_BRIEF_: Among the records below, find each line containing the word "todo" and copy it.
Start of SUPPLIED MATERIAL
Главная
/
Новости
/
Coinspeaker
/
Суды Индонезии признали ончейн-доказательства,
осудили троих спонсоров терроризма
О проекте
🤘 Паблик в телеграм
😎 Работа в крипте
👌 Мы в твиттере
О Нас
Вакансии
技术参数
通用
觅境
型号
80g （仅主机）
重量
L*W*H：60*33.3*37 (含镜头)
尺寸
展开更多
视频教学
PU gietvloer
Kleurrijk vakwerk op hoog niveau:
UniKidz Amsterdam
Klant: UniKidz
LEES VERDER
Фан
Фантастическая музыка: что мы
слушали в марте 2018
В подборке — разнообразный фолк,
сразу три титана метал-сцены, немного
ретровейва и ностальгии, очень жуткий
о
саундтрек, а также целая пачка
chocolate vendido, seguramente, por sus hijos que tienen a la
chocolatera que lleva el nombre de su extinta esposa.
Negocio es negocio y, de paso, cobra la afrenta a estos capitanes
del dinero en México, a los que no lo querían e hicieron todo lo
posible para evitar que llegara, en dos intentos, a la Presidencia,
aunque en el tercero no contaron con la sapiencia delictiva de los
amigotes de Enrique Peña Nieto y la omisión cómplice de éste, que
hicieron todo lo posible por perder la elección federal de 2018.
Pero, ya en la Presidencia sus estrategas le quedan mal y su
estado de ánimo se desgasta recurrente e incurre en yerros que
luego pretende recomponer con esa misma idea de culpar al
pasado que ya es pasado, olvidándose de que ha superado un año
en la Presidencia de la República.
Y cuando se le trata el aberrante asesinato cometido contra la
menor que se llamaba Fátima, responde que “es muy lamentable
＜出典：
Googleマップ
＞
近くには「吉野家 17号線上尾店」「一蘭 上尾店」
End of SUPPLIED MATERIAL
_SOLUTION FOR THIS EXERCISE_:
del dinero en México, a los que no lo querían e hicieron todo lo
hicieron todo lo posible por perder la elección federal de 2018.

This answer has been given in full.